Introducing Fybrik

Ronen Kat
fybrik
Published in
3 min readMay 24, 2021

co-authored with Roee Shlomo and Sima Nadler

We announce Fybrik (previously called Mesh for Data), an open platform that handles common data usage functions such as access, mobility, governance and control — so applications don’t need to implement such functions themselves and manual data usage process can be automated. Fybrik provides an extendible Kubernetes-based framework to control and optimize the data flows between applications and data sources.

What problem does it solve?

Organizations seek to unlock value from their data. However, taking advantage of the data is hard. The data use is governed by regulatory requirements and business rules. This becomes more challenging as data is stored in both on-premises and in cloud-based platforms.

Application developers who write and run code that accesses data are required to tackle a labyrinth of protocols, APIs, location constraints, performance concerns, security requirements, audit mechanisms, lineage updates, and more.

Fybrik simplifies how a data user (e.g., a data scientist, analyst, developer) works with data, based on common patterns that we have observed. Fybrik automates and handles the interactions between applications, data users, and data sources, which typically involve interacting with IT operators, data governance officers, and data stewards, among others.

How does it work?

We will use an example to demonstrate the concept of the platform.

In the example, Alice is part of a team that develops a fraud detection microservice. The microservice needs to consume some of the organization’s financial datasets. However, governance policies dictate that sensitive parts of financial datasets must be anonymized before use.

The financial data is already registered in a data catalog and the governance officer defined data policies in a policy manager. Fybrik integrates with external data catalogs, policy managers, and credential stores through pluggable connectors. For the sake of the example, the connectors to the organization’s favorite tools already exist.

Alice looks in the data catalog and picks the datasets that the microservice needs. Now all she needs to do is tell Fybrik about it! In our example, the organization’s rules dictate that the intent for using the data must also be declared, so Alice submits the data usage properties of the microservice, which includes “fraud detection” as intent, and a list of the datasets to the Fybrik controller. Technically, in Fybrik this is done by applying a custom Kubernetes resource `FybrikApplication`.

Now the magic comes in. The Fybrik controller interacts with the data catalog, policy manager and other infrastructure components to gather additional requirements such as data governance requirements or infrastructure constraints. It processes all these requirements to create an optimized data flow that connects the microservice to the data, even across multiple clusters. If the requirements change, the data flow is automatically adjusted.

In our example, one of the governance requirements dictates that the data must be anonymized. To compose such a data flow there must be some component that can do data anonymization so it can be deployed as part of the data flow.

In Fybrik these components, that run in the data plane, are called modules and they are another kind of plugin. Everyone can develop modules that implement new functionality and make it available to Fybrik so it can be used in a data flow when required. The functionality may be related to data transformations, data mobility, data access APIs, observability, caching, or anything else that one can imagine.

Try it out!

We recently released version 0.1 of Fybrik as a first initial demonstration of the platform’s vision.

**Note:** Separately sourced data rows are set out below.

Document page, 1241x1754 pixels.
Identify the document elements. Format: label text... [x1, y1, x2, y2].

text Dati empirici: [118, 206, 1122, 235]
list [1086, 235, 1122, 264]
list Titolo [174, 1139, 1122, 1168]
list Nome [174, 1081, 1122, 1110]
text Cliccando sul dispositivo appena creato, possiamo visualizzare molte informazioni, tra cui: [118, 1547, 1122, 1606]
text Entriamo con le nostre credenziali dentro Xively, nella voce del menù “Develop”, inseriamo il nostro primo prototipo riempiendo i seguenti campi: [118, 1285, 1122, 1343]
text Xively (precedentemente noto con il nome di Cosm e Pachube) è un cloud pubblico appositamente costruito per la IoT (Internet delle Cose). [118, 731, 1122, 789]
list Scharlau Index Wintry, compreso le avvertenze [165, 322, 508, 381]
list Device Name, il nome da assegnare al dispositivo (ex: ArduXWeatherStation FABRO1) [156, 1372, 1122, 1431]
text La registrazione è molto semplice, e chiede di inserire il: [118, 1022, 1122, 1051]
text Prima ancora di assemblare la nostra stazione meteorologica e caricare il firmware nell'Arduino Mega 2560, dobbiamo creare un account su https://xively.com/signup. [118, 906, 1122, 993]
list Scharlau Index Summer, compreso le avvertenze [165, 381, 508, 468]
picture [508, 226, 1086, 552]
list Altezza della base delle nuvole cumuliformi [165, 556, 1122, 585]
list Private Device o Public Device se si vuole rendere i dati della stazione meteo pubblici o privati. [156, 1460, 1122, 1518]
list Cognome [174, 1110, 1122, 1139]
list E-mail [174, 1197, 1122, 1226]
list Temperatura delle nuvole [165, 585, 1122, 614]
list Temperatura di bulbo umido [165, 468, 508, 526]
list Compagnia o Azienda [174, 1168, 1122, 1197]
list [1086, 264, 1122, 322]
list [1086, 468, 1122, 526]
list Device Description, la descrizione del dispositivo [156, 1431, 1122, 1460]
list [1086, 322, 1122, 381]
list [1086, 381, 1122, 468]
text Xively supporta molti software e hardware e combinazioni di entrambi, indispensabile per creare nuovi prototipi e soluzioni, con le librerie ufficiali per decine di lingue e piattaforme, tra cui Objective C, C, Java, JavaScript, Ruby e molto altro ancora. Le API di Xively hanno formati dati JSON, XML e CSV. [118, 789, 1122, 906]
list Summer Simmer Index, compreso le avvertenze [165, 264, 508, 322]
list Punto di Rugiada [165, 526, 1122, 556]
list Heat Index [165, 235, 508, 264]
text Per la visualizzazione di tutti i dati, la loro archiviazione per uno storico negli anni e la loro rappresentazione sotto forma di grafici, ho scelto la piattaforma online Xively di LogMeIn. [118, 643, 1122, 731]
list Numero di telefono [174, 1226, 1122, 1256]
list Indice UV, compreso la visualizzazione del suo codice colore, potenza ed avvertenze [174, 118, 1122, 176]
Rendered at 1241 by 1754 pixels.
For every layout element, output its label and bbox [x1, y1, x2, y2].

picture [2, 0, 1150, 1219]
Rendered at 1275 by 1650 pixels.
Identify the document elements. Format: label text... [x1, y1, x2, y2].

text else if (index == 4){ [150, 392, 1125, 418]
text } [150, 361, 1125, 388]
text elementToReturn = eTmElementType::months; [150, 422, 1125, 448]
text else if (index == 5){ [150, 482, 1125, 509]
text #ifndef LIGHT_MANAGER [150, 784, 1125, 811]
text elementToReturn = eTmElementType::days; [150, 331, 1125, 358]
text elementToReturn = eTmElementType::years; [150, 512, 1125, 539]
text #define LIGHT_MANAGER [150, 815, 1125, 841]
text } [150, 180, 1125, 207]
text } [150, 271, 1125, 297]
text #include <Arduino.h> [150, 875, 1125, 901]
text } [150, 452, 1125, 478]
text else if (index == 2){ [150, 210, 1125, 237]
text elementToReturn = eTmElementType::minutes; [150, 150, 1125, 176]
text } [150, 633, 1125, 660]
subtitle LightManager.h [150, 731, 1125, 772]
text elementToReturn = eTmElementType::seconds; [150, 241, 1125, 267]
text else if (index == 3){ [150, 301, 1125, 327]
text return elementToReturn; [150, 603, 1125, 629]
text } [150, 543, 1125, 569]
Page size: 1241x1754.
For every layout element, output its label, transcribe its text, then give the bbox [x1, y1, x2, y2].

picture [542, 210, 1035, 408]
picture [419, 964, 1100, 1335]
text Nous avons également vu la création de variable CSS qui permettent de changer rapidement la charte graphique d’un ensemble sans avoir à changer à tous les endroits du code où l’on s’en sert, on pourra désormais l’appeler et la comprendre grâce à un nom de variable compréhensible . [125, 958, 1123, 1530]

Give it a try! Future releases will document other features that are already supported, such as multi-cluster environments, and introduce exciting new features.

We also published a white paper describing our vision for Fybrik. It describes the motivation, main ideas and the principles upon which Fybrik is built.

We welcome contributors, feedback and comments. The project is young, and we continue to add building blocks into fybrik towards this vision. We are soliciting help in defining and realizing this vision. Please feel free to reach out in GitHub Discussions or via the contacts list in the white paper, to share your thoughts, use cases, suggestions for improvements, and code contributions.

Stay tuned for future blog posts that will highlight how a single source of governance truth can be enforced across different cloud instances, cloud vendors, and on-premise environments

Updates:
August 1, 2020 — Content and links updated to reflect new project name fybrik.